*What the task asks:* Wherever the word "access" turns up in a line of the entries, copy that line.

Stored data:

↓

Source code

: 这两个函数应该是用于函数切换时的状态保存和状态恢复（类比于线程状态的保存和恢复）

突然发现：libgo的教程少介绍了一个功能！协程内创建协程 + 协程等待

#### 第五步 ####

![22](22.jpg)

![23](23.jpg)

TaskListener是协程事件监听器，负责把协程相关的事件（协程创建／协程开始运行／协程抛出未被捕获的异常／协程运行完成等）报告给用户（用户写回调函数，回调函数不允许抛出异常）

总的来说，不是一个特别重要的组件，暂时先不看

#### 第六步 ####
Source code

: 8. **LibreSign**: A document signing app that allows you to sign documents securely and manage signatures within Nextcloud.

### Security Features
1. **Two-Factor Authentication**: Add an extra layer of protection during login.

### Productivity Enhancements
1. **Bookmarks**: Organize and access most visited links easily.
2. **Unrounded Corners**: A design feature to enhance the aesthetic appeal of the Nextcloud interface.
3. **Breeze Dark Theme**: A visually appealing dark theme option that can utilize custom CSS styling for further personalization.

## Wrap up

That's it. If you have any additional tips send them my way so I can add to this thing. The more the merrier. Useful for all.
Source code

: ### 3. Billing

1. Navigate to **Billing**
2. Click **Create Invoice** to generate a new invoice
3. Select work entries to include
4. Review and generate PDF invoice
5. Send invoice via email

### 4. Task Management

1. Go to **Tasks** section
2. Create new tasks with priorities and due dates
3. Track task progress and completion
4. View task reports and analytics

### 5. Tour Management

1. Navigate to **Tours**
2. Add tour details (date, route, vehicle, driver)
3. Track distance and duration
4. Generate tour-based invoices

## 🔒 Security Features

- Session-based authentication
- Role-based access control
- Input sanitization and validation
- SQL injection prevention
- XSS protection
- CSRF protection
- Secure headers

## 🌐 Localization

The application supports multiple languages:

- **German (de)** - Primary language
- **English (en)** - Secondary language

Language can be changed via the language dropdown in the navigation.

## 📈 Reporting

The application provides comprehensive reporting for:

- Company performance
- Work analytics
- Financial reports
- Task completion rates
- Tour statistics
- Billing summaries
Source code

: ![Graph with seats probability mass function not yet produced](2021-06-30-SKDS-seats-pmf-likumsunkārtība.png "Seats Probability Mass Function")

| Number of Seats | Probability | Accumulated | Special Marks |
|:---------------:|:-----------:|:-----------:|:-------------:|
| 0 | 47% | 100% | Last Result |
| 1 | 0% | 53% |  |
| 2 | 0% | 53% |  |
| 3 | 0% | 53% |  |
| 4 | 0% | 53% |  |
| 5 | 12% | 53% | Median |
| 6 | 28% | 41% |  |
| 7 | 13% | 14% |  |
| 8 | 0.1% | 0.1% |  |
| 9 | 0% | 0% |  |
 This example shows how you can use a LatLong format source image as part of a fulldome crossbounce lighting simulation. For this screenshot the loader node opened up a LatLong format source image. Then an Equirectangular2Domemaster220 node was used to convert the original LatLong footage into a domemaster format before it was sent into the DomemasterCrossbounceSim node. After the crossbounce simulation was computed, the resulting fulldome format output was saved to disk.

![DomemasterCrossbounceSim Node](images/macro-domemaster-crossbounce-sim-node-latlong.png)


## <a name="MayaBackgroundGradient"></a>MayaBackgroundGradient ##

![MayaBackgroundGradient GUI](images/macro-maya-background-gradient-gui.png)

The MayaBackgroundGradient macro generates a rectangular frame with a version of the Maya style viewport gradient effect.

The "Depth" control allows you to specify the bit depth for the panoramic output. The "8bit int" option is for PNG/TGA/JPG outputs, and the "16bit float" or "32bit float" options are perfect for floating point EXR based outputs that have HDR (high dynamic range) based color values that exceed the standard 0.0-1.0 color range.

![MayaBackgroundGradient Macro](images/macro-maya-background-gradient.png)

↑

*Response to this task:*
1. **Bookmarks**: Organize and access most visited links easily.
- Role-based access control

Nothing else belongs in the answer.